You are wasting time, dragging out the inevitable, and hurting the bees in that hive with undue stress as well as not supporting your other weak hives by not tearing this one apart to give them what they need. Stressed bees become sickly bees.
If you are dead set intent on trying to get a queen(s) out of this. Then suggest to still rip apart and tear down the hive for resources, but take one frame with a few QC's and setup a 2 frame nuc. Let that nuc go for producing a queen, while not stressing a whole hive of bees over it. Get the rest of the bees and resources into new welcoming homes (combine).
The same principle applies to the other hive that you say has a cripple mediocre queen. If you do not have a good queen, you do not have anything, you have nothing. Kill her now. Tear the hive down, use the bees and resources to bolster all of the other hives. Take your winter losses now.

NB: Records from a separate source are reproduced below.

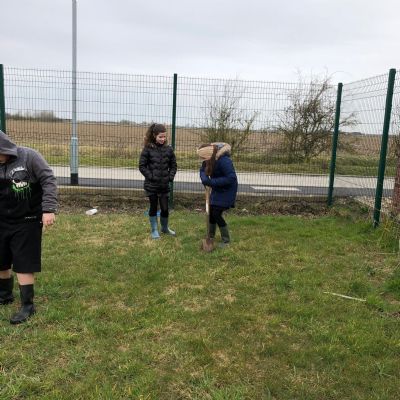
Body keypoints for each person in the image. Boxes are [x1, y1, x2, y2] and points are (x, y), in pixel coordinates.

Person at [0, 130, 57, 324]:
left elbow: (48, 180)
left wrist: (48, 209)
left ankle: (27, 305)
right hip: (2, 219)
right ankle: (4, 295)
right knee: (1, 258)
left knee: (23, 260)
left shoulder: (29, 156)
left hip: (27, 219)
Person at [139, 123, 177, 239]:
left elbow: (173, 165)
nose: (162, 139)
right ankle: (154, 230)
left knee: (165, 209)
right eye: (160, 137)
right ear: (154, 135)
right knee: (153, 207)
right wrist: (151, 176)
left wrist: (170, 177)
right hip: (151, 186)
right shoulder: (147, 149)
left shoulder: (169, 149)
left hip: (164, 186)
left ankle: (165, 228)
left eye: (164, 136)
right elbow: (142, 166)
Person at [198, 142, 238, 247]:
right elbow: (202, 170)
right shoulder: (208, 159)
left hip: (227, 190)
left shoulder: (224, 160)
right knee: (211, 212)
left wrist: (211, 182)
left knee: (216, 213)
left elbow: (231, 178)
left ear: (208, 154)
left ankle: (226, 240)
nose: (202, 160)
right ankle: (210, 236)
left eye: (203, 157)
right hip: (217, 188)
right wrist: (204, 178)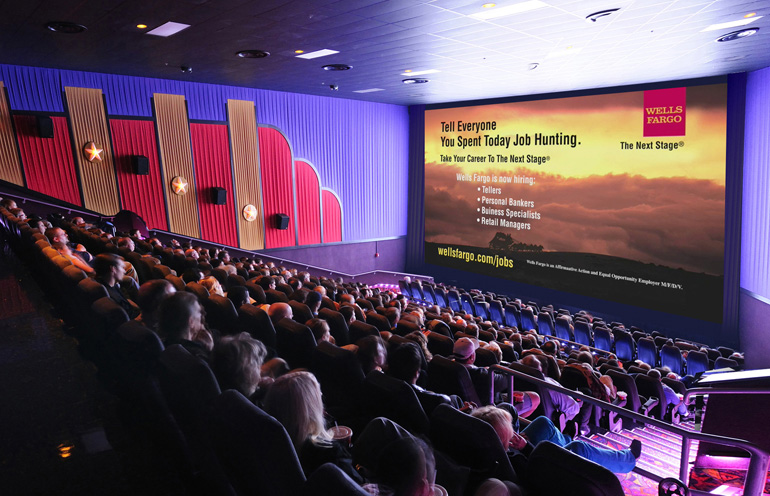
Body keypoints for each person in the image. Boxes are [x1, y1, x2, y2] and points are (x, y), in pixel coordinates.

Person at [471, 405, 641, 474]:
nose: (513, 429)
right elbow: (538, 467)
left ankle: (566, 439)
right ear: (502, 437)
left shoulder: (477, 437)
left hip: (516, 449)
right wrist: (526, 447)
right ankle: (628, 459)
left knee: (543, 423)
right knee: (579, 448)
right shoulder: (511, 462)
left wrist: (516, 442)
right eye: (509, 428)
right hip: (540, 467)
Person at [263, 371, 362, 482]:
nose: (321, 395)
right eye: (318, 394)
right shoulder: (331, 453)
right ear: (310, 408)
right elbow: (356, 485)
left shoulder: (267, 446)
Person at [157, 292, 214, 360]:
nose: (203, 315)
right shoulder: (197, 356)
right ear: (191, 322)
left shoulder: (160, 346)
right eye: (199, 312)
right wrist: (210, 351)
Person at [93, 253, 140, 319]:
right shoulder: (114, 299)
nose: (124, 271)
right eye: (121, 267)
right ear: (113, 269)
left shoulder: (105, 284)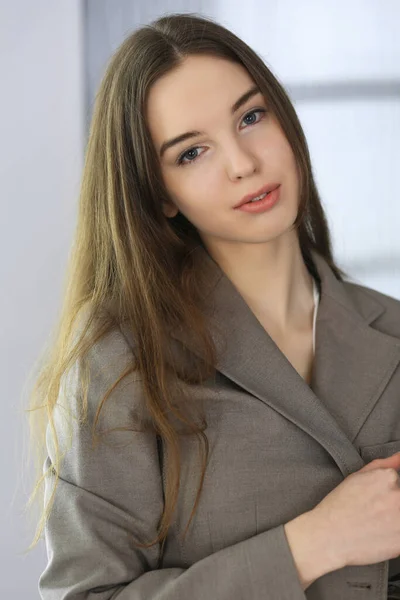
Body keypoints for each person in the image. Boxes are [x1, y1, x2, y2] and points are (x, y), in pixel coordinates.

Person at [25, 12, 400, 600]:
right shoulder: (118, 363)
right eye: (192, 153)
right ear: (160, 194)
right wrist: (314, 544)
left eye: (252, 117)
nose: (242, 163)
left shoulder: (393, 330)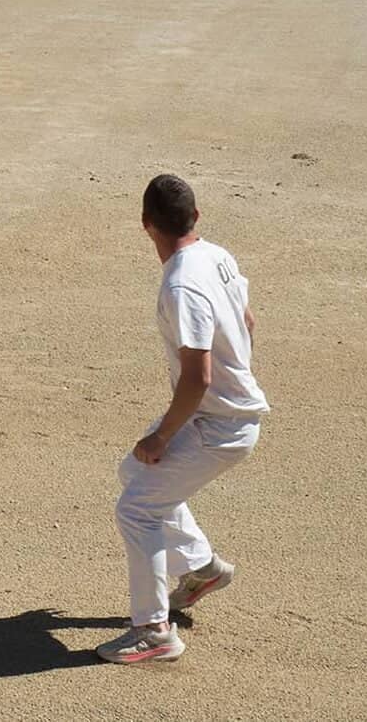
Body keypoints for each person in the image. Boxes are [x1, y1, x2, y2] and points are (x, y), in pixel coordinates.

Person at [97, 174, 268, 665]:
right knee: (135, 474)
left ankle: (154, 631)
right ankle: (202, 568)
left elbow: (198, 378)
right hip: (220, 414)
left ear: (147, 225)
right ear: (195, 218)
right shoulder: (216, 255)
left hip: (216, 423)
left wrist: (163, 434)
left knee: (137, 509)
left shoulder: (180, 285)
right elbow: (248, 322)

The time is critical. The 2018 bee season is over. We have no time to dawdle or procrastinate or hold out on a hive to come around, it won't. Look after your bees. Looking after bees means help them as much as you can wherever you can. It also often means heavy handed tough love. Culling the weak to promote only brilliance in the others. It means stop unnecessary stress on a colony by ending it. By doing so proactively before the resources are depleted, there are gains! Done soon enough the resources can be used to bolster the rest of the apiary. The end result is instead of a bunch of weak-mediocre hives and suffering heavy winter losses, there are fewer but excellent strong healthy hives and no winter losses.
Hope that helps, in some way, with a push in the right direction with this.